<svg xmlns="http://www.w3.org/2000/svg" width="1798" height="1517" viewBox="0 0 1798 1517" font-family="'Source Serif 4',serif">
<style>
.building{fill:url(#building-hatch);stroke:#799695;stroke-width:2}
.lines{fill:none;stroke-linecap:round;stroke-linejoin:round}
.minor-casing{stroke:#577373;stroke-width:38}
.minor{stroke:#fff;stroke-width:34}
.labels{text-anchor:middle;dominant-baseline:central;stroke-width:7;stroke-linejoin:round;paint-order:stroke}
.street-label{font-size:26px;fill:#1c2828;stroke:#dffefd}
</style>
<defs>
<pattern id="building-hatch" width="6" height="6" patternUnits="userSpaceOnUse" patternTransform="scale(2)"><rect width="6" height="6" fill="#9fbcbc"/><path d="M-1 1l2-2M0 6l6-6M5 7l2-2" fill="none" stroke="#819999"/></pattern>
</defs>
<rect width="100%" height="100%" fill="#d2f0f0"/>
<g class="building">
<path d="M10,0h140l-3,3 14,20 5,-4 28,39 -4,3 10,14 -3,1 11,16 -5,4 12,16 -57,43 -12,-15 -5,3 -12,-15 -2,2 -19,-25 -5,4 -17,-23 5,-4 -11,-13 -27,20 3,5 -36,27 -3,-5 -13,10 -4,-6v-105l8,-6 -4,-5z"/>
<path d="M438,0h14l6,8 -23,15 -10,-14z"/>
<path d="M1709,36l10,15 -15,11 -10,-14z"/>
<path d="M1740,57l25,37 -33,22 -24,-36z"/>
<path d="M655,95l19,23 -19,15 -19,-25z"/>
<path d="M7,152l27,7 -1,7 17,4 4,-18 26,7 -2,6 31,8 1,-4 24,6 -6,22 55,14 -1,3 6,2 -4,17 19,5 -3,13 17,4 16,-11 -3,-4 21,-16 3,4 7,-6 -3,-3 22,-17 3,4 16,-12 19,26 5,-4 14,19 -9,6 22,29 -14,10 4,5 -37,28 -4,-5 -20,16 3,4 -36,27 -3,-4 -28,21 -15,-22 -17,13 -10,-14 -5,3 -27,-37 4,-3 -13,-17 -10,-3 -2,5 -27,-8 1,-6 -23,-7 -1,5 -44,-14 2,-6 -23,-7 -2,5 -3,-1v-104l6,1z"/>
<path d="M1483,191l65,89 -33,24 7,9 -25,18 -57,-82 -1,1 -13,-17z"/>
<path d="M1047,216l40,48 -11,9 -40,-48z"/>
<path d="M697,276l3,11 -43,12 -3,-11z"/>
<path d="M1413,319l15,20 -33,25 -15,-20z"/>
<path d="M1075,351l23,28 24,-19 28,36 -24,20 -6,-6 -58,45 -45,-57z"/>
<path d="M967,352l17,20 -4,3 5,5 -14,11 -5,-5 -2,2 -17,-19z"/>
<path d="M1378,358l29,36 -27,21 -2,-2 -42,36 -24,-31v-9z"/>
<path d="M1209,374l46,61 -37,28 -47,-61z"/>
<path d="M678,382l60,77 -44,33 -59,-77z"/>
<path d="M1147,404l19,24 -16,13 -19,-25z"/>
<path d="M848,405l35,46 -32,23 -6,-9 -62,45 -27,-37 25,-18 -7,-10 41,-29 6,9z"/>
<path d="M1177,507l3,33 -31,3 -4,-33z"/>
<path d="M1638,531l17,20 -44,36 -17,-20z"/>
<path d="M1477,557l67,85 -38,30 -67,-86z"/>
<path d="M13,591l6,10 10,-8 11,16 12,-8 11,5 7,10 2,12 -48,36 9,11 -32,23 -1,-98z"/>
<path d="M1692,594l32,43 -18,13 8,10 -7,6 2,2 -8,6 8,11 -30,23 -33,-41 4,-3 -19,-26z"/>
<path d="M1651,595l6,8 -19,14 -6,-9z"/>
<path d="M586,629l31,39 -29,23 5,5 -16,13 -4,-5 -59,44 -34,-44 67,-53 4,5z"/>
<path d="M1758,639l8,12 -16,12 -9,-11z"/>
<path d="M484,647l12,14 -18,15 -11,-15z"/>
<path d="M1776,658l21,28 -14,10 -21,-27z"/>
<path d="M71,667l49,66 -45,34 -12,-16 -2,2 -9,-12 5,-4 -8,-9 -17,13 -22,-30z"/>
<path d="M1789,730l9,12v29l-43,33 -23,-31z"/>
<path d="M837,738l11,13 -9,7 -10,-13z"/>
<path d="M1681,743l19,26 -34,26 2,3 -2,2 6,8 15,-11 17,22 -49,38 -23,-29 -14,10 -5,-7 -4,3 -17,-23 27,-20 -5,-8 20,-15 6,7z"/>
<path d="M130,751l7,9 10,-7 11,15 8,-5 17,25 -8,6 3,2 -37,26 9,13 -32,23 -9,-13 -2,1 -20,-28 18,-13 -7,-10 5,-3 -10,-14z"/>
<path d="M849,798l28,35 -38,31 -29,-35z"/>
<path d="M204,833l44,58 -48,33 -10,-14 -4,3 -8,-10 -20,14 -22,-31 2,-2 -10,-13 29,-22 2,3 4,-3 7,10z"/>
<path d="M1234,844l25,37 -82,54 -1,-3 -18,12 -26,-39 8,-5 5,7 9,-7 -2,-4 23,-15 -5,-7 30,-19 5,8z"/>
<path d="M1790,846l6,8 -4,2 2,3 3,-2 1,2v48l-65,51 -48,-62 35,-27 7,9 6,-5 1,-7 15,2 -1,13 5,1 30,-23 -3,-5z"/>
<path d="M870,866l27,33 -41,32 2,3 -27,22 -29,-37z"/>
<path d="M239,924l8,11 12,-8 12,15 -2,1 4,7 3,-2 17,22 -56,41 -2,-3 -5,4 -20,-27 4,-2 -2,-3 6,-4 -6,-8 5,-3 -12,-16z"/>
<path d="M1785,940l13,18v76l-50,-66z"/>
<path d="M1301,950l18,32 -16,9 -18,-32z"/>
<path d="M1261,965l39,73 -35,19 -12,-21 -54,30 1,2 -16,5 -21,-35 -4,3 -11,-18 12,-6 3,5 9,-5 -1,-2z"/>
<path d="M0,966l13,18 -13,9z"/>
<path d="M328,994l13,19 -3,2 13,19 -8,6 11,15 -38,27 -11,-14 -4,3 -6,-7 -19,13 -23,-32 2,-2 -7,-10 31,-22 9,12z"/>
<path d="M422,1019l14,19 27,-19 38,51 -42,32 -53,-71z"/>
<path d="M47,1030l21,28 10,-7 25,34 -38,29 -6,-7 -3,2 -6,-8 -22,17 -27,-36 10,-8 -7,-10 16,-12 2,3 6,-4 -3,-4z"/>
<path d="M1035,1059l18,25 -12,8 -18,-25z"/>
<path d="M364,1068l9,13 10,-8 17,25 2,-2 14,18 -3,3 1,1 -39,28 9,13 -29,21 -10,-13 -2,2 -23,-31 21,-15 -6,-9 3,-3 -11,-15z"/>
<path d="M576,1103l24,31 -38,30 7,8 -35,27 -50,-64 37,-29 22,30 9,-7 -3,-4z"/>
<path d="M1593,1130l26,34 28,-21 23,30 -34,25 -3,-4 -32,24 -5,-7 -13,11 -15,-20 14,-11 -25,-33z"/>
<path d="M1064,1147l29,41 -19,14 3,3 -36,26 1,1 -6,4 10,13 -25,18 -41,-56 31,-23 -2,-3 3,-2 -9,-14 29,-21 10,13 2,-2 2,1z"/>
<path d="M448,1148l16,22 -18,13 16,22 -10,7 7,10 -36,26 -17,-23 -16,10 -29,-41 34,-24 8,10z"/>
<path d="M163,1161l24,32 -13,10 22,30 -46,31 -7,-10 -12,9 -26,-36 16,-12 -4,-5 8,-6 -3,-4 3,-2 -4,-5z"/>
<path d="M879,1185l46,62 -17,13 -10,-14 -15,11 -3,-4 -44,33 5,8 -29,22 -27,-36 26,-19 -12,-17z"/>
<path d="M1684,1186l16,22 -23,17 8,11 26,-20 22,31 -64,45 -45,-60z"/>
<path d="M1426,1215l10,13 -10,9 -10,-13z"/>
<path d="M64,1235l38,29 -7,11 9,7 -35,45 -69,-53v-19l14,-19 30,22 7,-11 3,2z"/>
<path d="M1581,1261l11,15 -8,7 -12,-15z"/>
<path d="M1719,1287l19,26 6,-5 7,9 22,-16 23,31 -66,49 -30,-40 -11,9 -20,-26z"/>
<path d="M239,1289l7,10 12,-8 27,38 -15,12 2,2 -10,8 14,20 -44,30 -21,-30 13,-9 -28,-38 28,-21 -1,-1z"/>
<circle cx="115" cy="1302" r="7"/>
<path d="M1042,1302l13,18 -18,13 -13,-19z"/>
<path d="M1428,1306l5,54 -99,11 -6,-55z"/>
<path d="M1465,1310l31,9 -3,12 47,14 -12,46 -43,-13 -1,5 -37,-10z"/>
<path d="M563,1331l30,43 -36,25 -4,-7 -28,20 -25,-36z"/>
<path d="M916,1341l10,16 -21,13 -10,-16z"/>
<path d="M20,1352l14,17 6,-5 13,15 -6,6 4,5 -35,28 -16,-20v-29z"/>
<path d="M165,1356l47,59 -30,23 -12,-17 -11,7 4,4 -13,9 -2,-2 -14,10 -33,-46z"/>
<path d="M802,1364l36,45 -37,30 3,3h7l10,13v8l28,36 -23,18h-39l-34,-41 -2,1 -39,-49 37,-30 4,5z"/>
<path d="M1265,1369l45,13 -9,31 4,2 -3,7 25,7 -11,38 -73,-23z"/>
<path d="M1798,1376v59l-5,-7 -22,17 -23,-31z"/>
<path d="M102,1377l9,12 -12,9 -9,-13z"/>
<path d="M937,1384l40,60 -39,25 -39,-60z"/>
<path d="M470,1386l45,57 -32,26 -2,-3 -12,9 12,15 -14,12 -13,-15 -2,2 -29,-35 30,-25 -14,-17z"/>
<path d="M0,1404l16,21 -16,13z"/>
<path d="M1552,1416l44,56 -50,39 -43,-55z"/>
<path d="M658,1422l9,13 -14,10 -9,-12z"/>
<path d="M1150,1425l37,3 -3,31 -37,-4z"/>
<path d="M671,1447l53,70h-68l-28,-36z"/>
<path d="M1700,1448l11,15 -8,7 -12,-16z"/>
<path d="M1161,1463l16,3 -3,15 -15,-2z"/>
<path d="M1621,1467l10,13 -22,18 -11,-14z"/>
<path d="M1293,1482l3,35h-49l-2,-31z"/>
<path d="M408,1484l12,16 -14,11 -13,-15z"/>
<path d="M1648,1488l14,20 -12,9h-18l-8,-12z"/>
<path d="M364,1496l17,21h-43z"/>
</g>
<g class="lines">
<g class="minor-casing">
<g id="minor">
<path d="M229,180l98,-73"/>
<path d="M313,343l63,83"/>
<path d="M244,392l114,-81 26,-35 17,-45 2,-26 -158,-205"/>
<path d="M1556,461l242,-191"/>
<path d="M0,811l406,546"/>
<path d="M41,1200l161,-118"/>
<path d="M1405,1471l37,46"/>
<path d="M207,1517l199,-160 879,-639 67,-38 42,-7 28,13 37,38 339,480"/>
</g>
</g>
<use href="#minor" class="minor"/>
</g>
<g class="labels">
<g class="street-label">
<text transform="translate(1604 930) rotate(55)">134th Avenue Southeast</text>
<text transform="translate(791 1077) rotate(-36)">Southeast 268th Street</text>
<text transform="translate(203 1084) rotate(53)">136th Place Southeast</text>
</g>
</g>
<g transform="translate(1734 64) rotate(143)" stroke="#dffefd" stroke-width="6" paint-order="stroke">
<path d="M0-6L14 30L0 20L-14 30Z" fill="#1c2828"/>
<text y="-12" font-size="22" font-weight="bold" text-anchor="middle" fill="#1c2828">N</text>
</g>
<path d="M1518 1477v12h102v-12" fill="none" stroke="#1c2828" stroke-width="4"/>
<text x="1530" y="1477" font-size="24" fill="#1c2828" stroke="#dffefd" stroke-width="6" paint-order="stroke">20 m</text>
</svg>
══════════
PROBLEM DETAILS
As you read the records above, find each line that contains "lines" and copy it.

OUTPUT OF THE EXERCISE
.lines{fill:none;stroke-linecap:round;stroke-linejoin:round}
<g class="lines">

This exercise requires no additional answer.